> Exercise prompt: With the records below as your source, retype each line exactly from the top down to the line that contains "Source: Fitch Ratings, VW Leasing GmbH", and include that line.

(Collected data)
• • •

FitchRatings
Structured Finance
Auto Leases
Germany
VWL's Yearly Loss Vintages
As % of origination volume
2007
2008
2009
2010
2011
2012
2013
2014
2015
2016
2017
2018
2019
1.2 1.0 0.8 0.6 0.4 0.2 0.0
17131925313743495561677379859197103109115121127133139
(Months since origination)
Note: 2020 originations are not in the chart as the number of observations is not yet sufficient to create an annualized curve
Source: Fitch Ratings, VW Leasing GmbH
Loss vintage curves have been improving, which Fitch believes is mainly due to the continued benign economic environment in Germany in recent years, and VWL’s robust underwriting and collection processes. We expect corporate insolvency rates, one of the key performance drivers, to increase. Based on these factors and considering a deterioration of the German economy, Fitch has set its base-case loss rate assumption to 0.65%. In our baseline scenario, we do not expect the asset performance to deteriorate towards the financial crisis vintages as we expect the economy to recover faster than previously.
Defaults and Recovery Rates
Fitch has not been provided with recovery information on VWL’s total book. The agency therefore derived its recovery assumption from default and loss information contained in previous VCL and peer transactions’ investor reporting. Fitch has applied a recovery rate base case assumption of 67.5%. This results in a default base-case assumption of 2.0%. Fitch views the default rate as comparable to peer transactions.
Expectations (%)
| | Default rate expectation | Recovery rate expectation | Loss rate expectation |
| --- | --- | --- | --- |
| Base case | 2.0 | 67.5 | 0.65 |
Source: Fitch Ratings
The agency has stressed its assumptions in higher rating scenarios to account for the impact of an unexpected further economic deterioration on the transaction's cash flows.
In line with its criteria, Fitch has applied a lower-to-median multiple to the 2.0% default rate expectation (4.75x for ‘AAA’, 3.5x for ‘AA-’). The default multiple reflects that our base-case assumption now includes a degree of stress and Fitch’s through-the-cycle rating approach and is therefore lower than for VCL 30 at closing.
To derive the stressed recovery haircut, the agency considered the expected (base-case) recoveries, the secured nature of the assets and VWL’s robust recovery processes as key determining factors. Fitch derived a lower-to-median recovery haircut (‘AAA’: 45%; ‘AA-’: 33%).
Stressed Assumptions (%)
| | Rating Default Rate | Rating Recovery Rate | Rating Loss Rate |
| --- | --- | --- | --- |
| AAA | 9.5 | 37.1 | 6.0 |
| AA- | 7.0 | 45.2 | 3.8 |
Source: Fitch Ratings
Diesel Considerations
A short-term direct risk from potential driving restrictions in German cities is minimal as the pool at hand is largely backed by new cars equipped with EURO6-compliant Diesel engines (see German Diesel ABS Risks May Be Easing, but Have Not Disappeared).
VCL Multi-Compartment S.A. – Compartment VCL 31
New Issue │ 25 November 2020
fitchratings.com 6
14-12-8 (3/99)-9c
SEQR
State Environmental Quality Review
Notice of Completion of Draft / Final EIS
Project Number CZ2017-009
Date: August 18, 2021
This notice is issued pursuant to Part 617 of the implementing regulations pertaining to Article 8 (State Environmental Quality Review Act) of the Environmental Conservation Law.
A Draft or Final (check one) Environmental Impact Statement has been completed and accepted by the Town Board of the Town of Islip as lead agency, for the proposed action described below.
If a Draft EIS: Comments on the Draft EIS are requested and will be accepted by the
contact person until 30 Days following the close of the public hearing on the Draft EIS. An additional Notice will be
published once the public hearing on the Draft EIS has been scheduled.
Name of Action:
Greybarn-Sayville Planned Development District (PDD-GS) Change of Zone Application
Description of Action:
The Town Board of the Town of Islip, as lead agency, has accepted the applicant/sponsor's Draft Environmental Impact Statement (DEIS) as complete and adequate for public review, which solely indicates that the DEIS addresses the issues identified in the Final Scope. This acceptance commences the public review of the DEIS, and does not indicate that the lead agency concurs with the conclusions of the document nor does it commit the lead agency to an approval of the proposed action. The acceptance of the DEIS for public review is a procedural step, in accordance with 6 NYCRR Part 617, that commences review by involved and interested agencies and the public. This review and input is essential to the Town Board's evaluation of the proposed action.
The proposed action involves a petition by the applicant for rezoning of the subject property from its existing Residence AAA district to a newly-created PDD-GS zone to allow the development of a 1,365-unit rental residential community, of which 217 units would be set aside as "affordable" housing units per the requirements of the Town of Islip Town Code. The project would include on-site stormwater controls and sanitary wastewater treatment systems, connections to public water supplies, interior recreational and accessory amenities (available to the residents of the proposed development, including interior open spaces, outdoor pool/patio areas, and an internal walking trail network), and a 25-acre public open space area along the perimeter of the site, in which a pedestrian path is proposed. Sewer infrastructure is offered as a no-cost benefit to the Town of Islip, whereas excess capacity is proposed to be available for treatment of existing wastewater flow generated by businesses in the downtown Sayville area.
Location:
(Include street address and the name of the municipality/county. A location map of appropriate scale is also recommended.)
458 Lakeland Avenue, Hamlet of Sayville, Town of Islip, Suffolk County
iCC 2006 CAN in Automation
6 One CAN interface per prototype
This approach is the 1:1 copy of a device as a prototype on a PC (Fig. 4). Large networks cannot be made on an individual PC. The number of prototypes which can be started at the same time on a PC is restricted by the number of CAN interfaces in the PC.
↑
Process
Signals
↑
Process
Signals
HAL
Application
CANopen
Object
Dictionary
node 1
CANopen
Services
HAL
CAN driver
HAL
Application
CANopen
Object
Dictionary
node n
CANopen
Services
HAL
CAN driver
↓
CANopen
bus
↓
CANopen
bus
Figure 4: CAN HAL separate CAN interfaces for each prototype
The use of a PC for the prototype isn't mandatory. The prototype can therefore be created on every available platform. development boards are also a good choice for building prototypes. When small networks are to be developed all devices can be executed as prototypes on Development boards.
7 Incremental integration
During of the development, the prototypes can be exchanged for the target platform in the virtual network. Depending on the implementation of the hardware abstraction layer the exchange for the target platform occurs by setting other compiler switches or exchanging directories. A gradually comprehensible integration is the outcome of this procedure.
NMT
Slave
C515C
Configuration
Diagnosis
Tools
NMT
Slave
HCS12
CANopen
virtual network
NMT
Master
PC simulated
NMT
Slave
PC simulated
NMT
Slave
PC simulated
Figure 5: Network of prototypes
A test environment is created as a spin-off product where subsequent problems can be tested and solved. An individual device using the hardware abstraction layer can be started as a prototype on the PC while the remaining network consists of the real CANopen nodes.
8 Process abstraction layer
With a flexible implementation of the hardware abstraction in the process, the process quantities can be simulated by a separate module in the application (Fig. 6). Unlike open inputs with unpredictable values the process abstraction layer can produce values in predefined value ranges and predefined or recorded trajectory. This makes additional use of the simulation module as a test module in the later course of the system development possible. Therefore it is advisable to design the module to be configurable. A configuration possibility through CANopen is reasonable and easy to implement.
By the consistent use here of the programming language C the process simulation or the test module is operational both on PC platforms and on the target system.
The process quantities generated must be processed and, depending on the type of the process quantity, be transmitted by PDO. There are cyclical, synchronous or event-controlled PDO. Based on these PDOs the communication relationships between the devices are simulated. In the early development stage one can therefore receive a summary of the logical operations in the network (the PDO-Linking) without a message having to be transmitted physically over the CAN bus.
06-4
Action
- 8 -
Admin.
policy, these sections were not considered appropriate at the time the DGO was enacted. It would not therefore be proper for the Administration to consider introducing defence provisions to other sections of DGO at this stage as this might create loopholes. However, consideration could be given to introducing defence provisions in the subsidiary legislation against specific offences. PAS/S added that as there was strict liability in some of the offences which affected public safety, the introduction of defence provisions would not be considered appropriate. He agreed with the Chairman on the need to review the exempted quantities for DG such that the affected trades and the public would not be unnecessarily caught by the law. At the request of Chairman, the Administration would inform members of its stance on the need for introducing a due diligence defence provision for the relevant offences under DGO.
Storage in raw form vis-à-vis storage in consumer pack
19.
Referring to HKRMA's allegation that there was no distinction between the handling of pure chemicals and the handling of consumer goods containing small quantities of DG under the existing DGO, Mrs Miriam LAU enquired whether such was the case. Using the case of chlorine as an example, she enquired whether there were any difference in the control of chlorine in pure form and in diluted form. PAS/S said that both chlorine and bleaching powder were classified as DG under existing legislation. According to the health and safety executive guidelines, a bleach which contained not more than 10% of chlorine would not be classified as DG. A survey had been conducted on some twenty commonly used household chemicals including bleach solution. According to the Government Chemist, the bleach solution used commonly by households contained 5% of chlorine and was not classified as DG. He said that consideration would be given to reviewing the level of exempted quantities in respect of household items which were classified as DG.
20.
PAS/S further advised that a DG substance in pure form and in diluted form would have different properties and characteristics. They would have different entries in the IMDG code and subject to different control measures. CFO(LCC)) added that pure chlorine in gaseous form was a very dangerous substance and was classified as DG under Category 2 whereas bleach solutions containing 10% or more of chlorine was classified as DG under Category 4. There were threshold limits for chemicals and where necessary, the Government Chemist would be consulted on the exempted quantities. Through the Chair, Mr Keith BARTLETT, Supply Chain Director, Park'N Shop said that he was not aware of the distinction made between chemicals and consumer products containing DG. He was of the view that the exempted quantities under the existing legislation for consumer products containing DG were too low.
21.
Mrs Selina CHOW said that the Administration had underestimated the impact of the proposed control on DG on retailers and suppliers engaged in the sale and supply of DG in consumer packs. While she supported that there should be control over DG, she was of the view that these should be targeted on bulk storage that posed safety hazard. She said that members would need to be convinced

• • •

> Output of the exercise:
FitchRatings
Structured Finance
Auto Leases
Germany
VWL's Yearly Loss Vintages
As % of origination volume
2007
2008
2009
2010
2011
2012
2013
2014
2015
2016
2017
2018
2019
1.2 1.0 0.8 0.6 0.4 0.2 0.0
17131925313743495561677379859197103109115121127133139
(Months since origination)
Note: 2020 originations are not in the chart as the number of observations is not yet sufficient to create an annualized curve
Source: Fitch Ratings, VW Leasing GmbH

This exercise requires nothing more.